Husøy é o centro nevrálgico da empresa norueguesa BR Karlsen. Só na fábrica do bacalhau trabalham mais de uma dezena de portugueses, número que aumenta na época mais profícua em bacalhau nas águas geladas do Mar da Noruega, isto é, entre janeiro e março. A fábrica do salmão e o supermercado de Husøy são outros locais de trabalho dos demais portugueses que vivem na Noruega. “Temos conseguido captar muitos trabalhadores, de Portugal inclusive. Neste momento, devemos ter 25 portugueses em Husøy e a grande maioria está a trabalhar nesta fábrica”, afirma Rita Karlsen, com formação em Economia, neta do fundador Hilbert Karlsen e CEO na empresa desde 2010. 

A empresa foi fundada pelos irmãos Hilbert e Aksel Karlsen, que chegaram a Husøy em 1932. À época, era uma ilha deserta e o acesso era feito através de barco. O objetivo de ambos era consolidar ali a pesca de bacalhau. Porquê? Porque o mar que banha aqueles fiordes consta na rota migratória do “fiel amigo”. Ambos compraram uma fábrica de transformação de pescado e, nas décadas seguintes, contribuíram para o desenvolvimento de Husøy. 

Na viragem para o século XXI foi construída a ponte que liga as ilhas Senja e Husøy. Em 2010, iniciaram a exportação de bacalhau para Portugal. A aposta na transformação, na exportação e no retalho são determinantes para os sucessivos investimentos na modernização do equipamento da fábrica. “Temos uma das fábricas de transformação de peixe mais modernas da Europa”, garante Rita Karlsen.

Em águas gélidas

Ao leme da embarcação que pesca o peixe para a BR Karlsen, e de olhos postos, ora no mar, ora nos ecrãs dispostos à sua frente, está Henrik Meland, de 30 anos. É natural de uma cidade localizada a norte de Tromsø, mas há dez anos mudou-se de malas e bagagens para Husøy, a terra-natal da mãe. Dedica-se à pesca há oito anos e é capitão há cinco. Conta-nos que o bacalhau de maior porte que pescou até hoje tinha 44 quilos. Conseguiu esta proeza em 2022.

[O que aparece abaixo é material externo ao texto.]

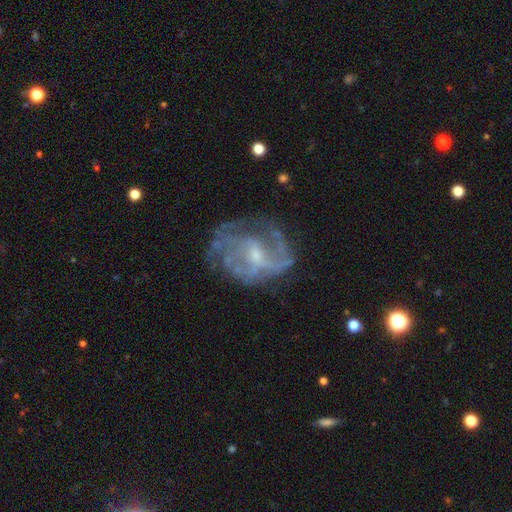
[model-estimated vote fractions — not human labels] The model was most divided on "bar": weak: 49%, no: 41%, strong: 11%. Remaining: edge-on disk — no (97%); spiral arms — yes (80%); smooth or featured — featured or disk (79%); bulge size — small (60%); merging — none (55%); spiral winding — medium (41%); spiral arm count — can't tell (38%).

“É comum encontrar bacalhaus entre os 20 e os 30 quilos, e a maioria aparece em março”, revela. Depois de pescado, o bacalhau é sangrado, isto é, é-lhe extraído o sangue, e colocado nos tanques de água a cerca de 0 °C, dispostos no fundo da embarcação. “A salga é feita na fábrica.”

“Antes, trabalhava numa embarcação com 36 anos. Mudei para este há um mês e não tem nada a ver.” Está equipado com nova tecnologia de ponta, que permite dar informações in loco sobre a temperatura da água, a localização das outras embarcações e dos cardumes, da profundidade das águas… “Aqui, temos uma profundidade de cerca de 40 metros”, informa Henrik Meland. Poder-se-ía encontrar, aqui, o ‘fiel amigo’ dos portugueses, mas “o melhor sítio do mundo para pescar bacalhau é em Grimsbakken e em fevereiro”, diz o capitão, apontado com o cursor no ecrã.

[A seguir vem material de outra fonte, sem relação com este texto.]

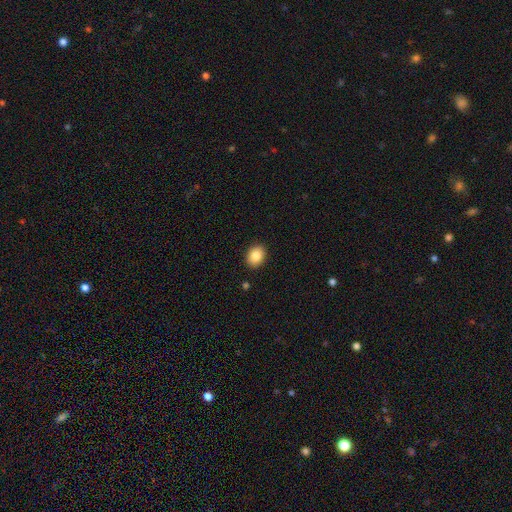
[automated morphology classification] This appears to be a smooth galaxy with no disk features (84%) that is in between round and cigar-shaped (58%). Merging: none (90%).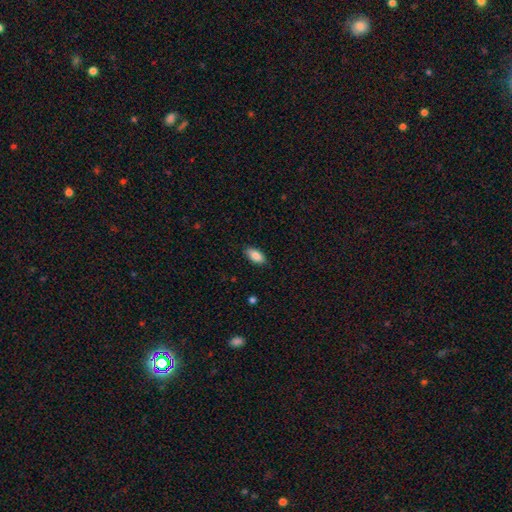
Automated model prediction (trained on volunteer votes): Q: Smooth or featured?
A: smooth (87%); runner-up: star or artifact (7%)
Q: How rounded?
A: in between (92%); runner-up: cigar-shaped (6%)
Q: Merging?
A: none (86%); runner-up: minor disturbance (11%)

Apesar de curta, esta viagem de barco foi elucidativa no que toca à paisagem em redor, cravejada de enormes montanhas, carregadas de neve, a elevarem-se sobre o Mar da Noruega. Um cenário inóspito e, ao mesmo tempo, de uma beleza inusitada.

Investir, modernizar

A aquisição recente de um novo equipamento comprova o investimento constante da BR Karlsen. Trata-se da máquina, que contempla todas as fases de execução, isto é, a recepção, o corte e a seleção das partes dos peixes, de forma mais rápida e eficiente. “Esta máquina fica ativada durante mais alguns meses, mas, depois, será desativada”, diz Rita Karlsen, referindo-se ao equipamento anterior e à época de maior afluência de peixe no mar, a qual está a chegar. 

Assim que o barco atraca nesta parte do porto de Husøy – uma espécie de corredor extensível ao longo da parte exterior do edifício, construído junto ao mar –, o peixe é transportado para esta nova máquina de escolha instalada no espaço contíguo à zona de embarque. Uma vez no tapete de escolha, é feita a seleção das espécies, seguindo-se o corte da cabeça. É feito o corte longitudinal na barriga, para retirar as vísceras. Sem esquecer de que também é extraída a espinha dorsal.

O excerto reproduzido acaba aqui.